Copy every one of these lines word for word, but leave the pictures out.

[Data entries]
■ ■ ■ ■
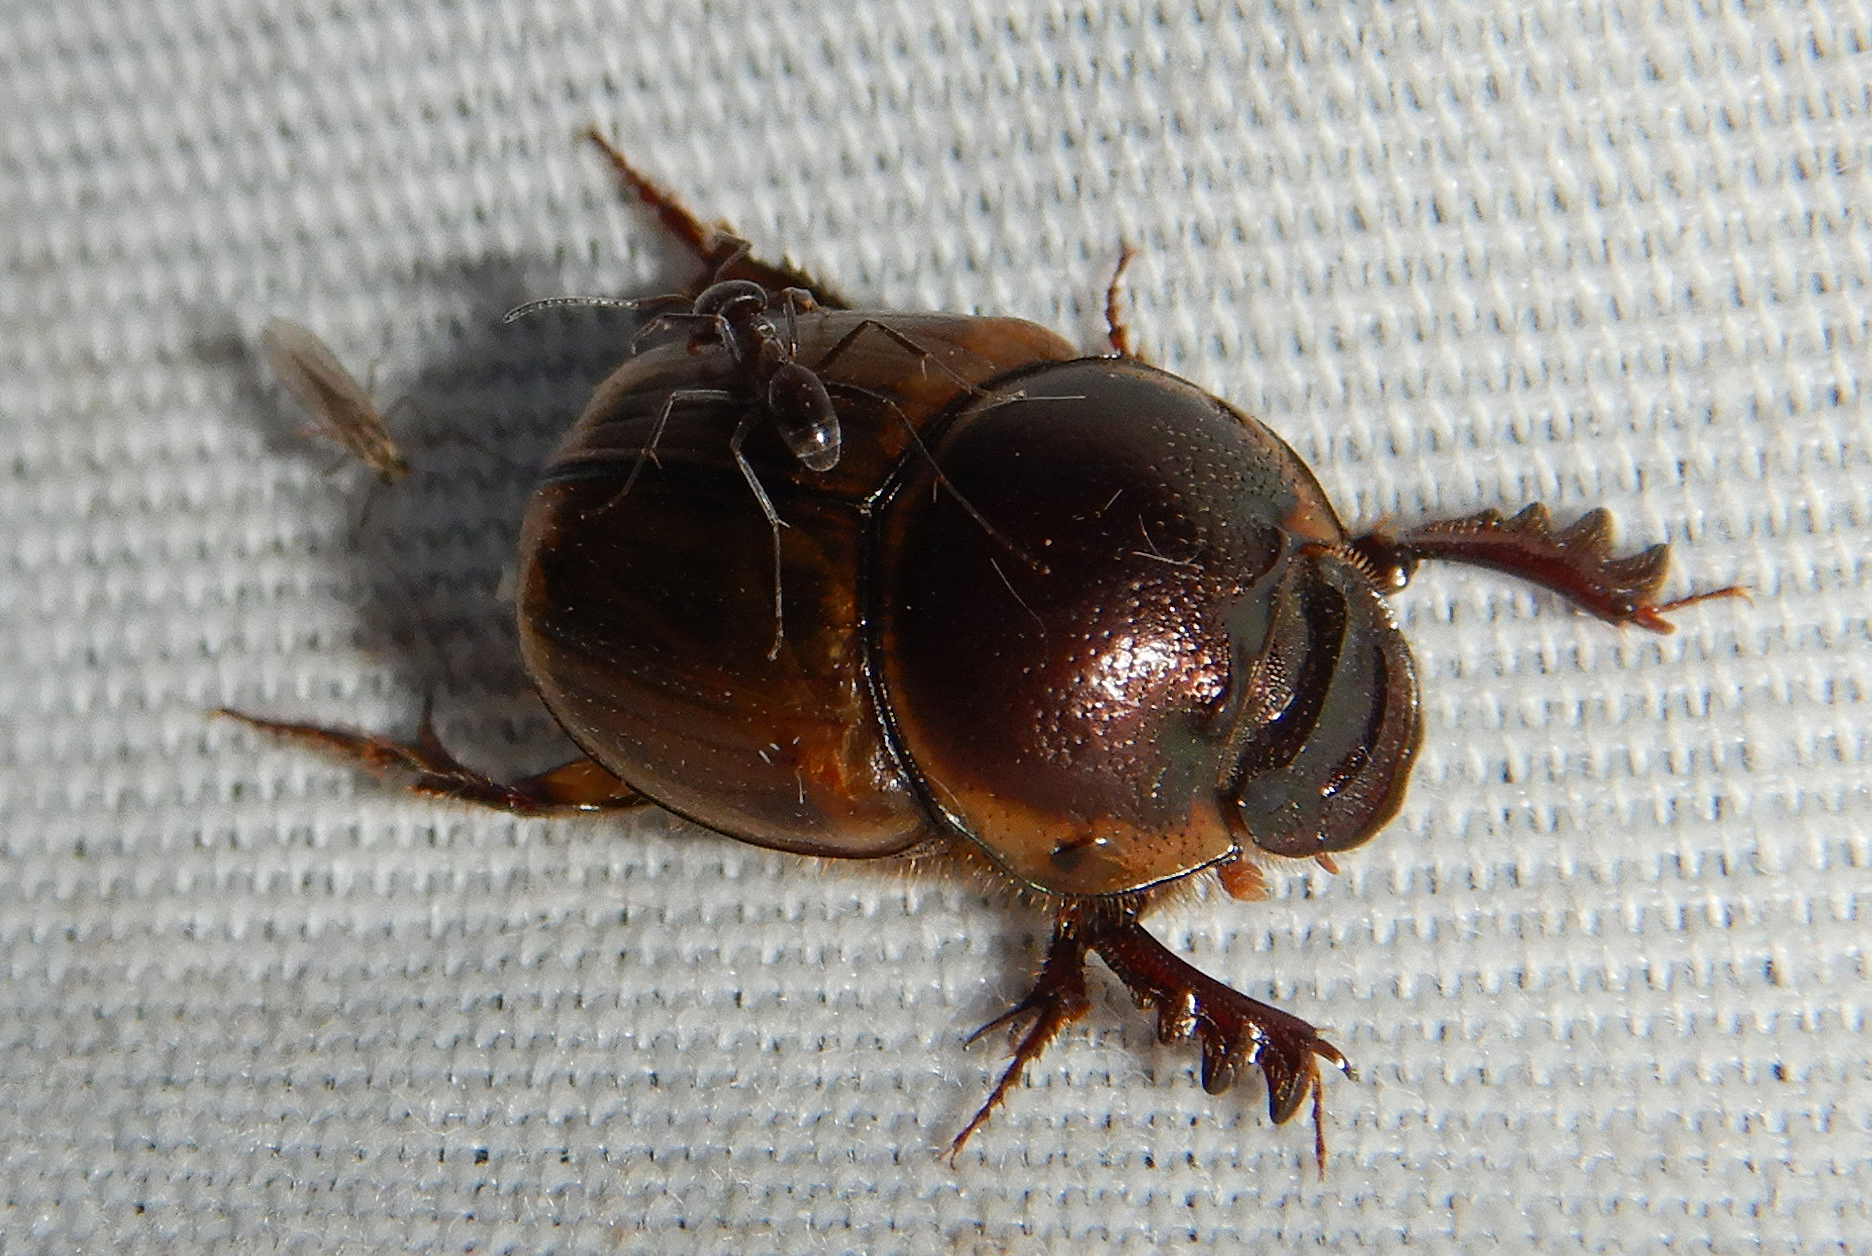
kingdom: Animalia
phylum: Arthropoda
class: Insecta
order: Coleoptera
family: Scarabaeidae
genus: Digitonthophagus
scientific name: Digitonthophagus gazella
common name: Brown dung beetle
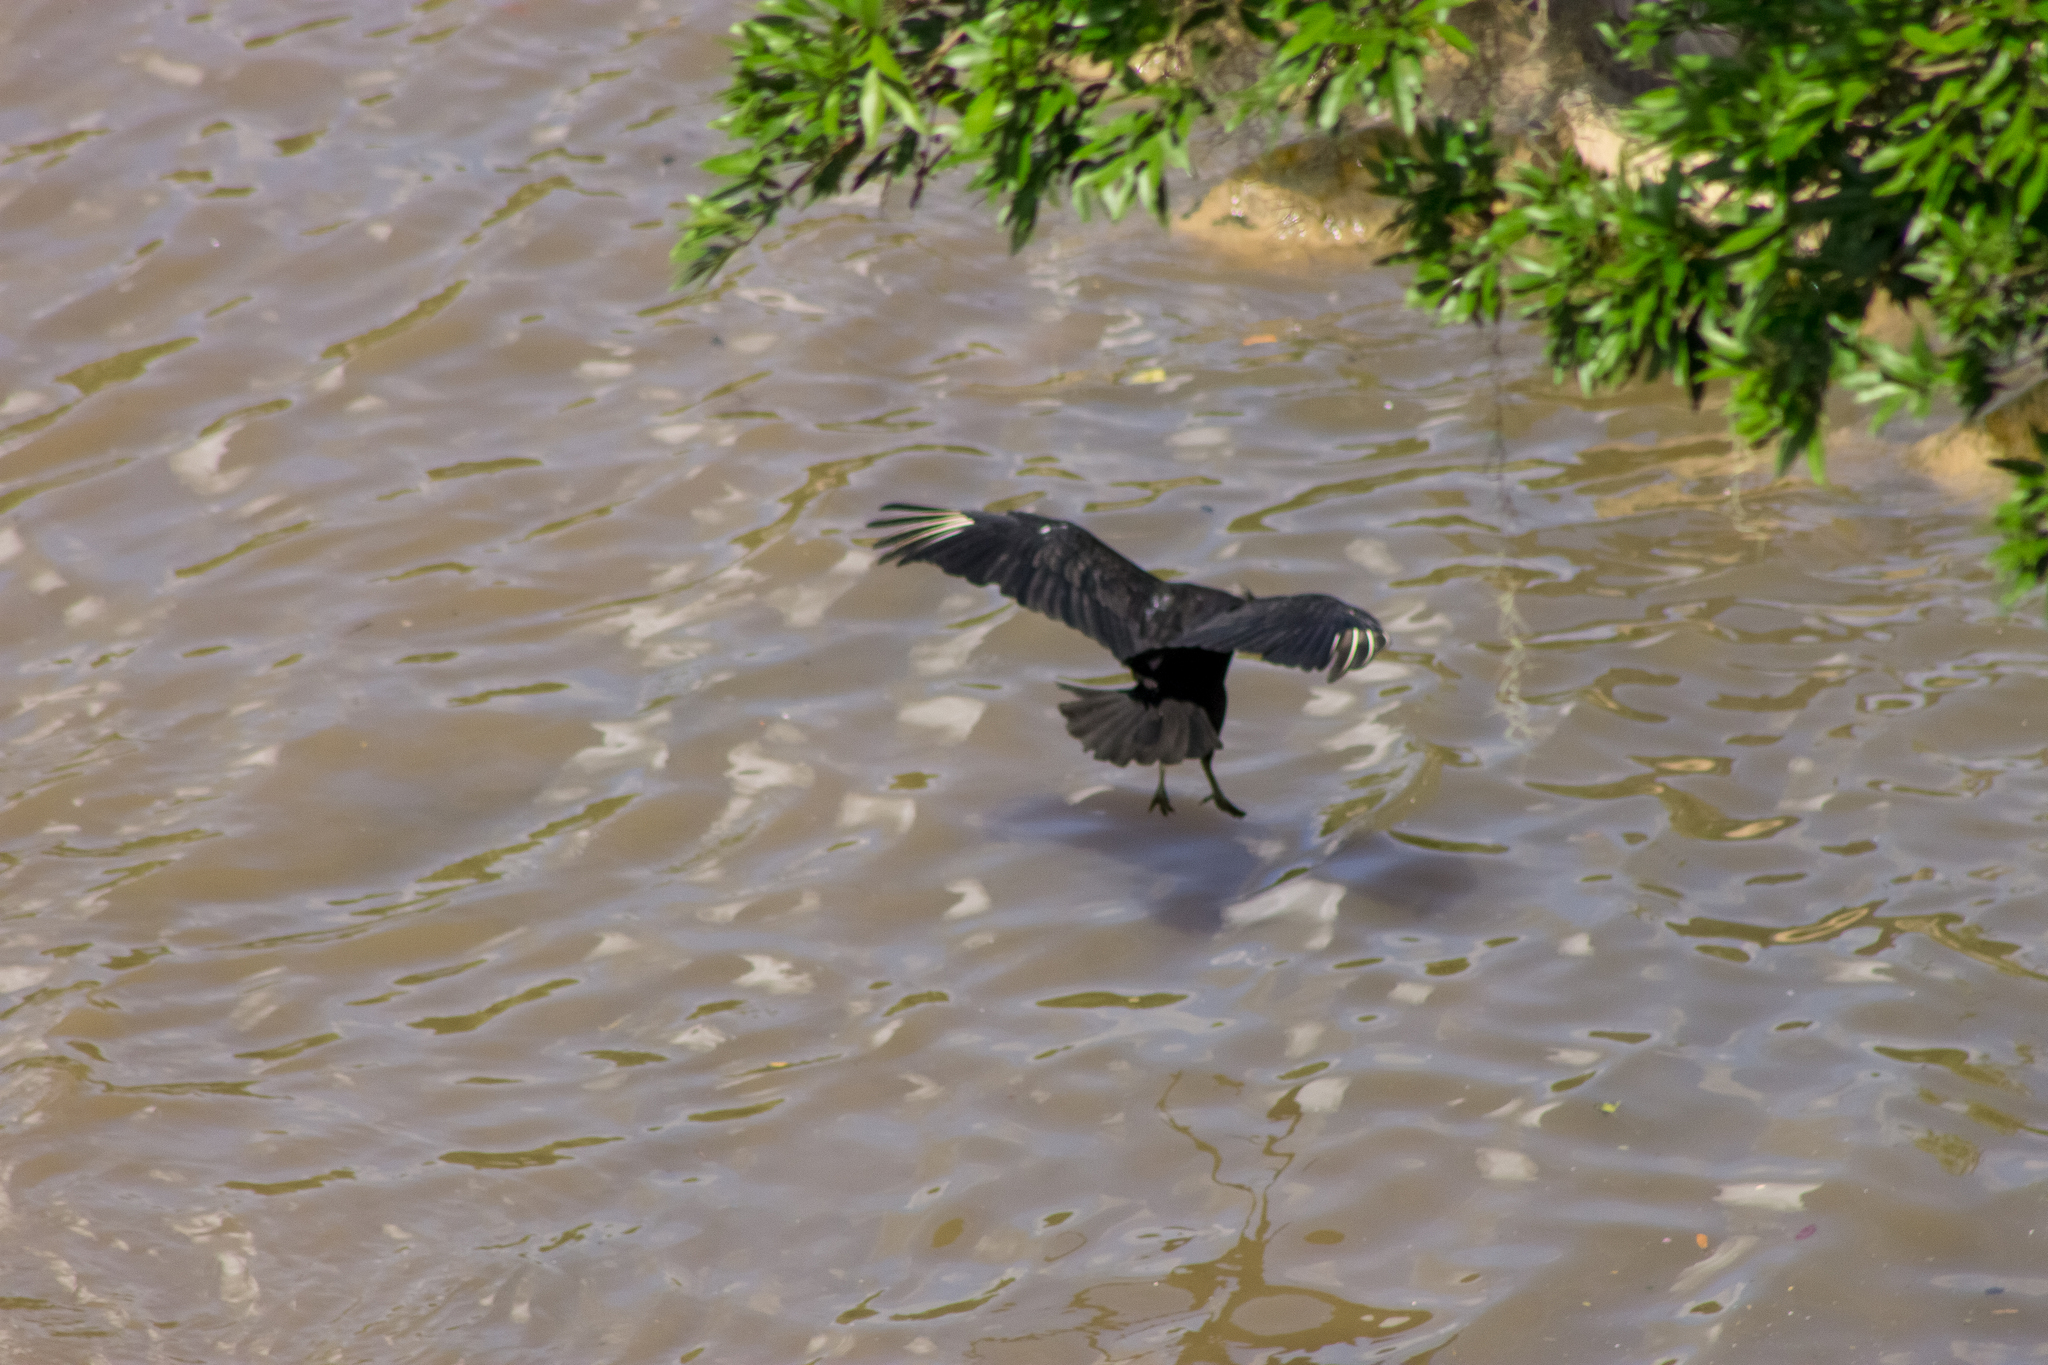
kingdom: Animalia
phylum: Chordata
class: Aves
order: Accipitriformes
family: Cathartidae
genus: Coragyps
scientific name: Coragyps atratus
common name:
■ ■ ■ ■
# Finished task
kingdom: Animalia
phylum: Arthropoda
class: Insecta
order: Coleoptera
family: Scarabaeidae
genus: Digitonthophagus
scientific name: Digitonthophagus gazella
common name: Brown dung beetle
kingdom: Animalia
phylum: Chordata
class: Aves
order: Accipitriformes
family: Cathartidae
genus: Coragyps
scientific name: Coragyps atratus
common name:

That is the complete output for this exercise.